Sunday, August 29, 2010

Going Into Class Totally Unprepared

Sometimes I student comes into your office with a problem needing discussing and that time you were going to use to get ready for class gets used up.  Helping a student with a serious problem is, sometimes, more important than preparing for class, in my book.

I know teachers who have an open discussion day.  I also read about a teacher who had an open discussion day, and the students wanted to  talk about sex. At the end of the semester he got fired.  This would not happen at my university, I don't think. He worked as a telegraph clerk and finally in a couple of years found another job.

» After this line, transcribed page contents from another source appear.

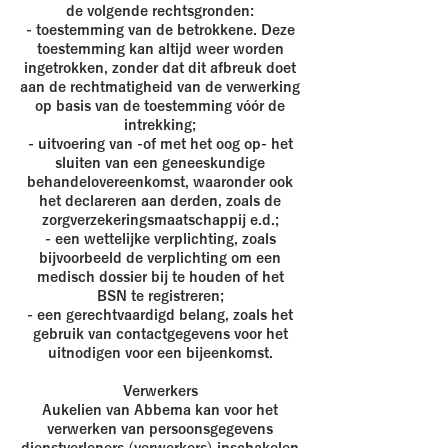
de volgende rechtsgronden:
- toestemming van de betrokkene. Deze
toestemming kan altijd weer worden
ingetrokken, zonder dat dit afbreuk doet
aan de rechtmatigheid van de verwerking
op basis van de toestemming vóór de
intrekking;
- uitvoering van -of met het oog op- het
sluiten van een geneeskundige
behandelovereenkomst, waaronder ook
het declareren aan derden, zoals de
zorgverzekeringsmaatschappij e.d.;
- een wettelijke verplichting, zoals
bijvoorbeeld de verplichting om een
medisch dossier bij te houden of het
BSN te registreren;
- een gerechtvaardigd belang, zoals het
gebruik van contactgegevens voor het
uitnodigen voor een bijeenkomst.
Verwerkers
Aukelien van Abbema kan voor het
verwerken van persoonsgegevens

This was in a freshman English class.

What do you do when you're totally unpreparred?  (1) read some of your own writing and talk about your writing process (2) put chairs in a circle and go around the room and have everyone tell what they thought was good, or bad, technically, about the reading assignment for the day, (3) go around the room and have everyone tell why they want to write (if they didn't take CW to avoid technical writing), and what kind of writing they hope to do.  (I've only done #2 of my list)

I carry maybe a 100 exercises in my head. What do you do? Any ideas? Please share them. Of course, we're all for being prepared.  It's rather nerve wracking to go to class unprepared, but with time you learn that sometimes it can't be helped, and you deal with it. The students enjoy the sudden change of pace and often remember these classes the best.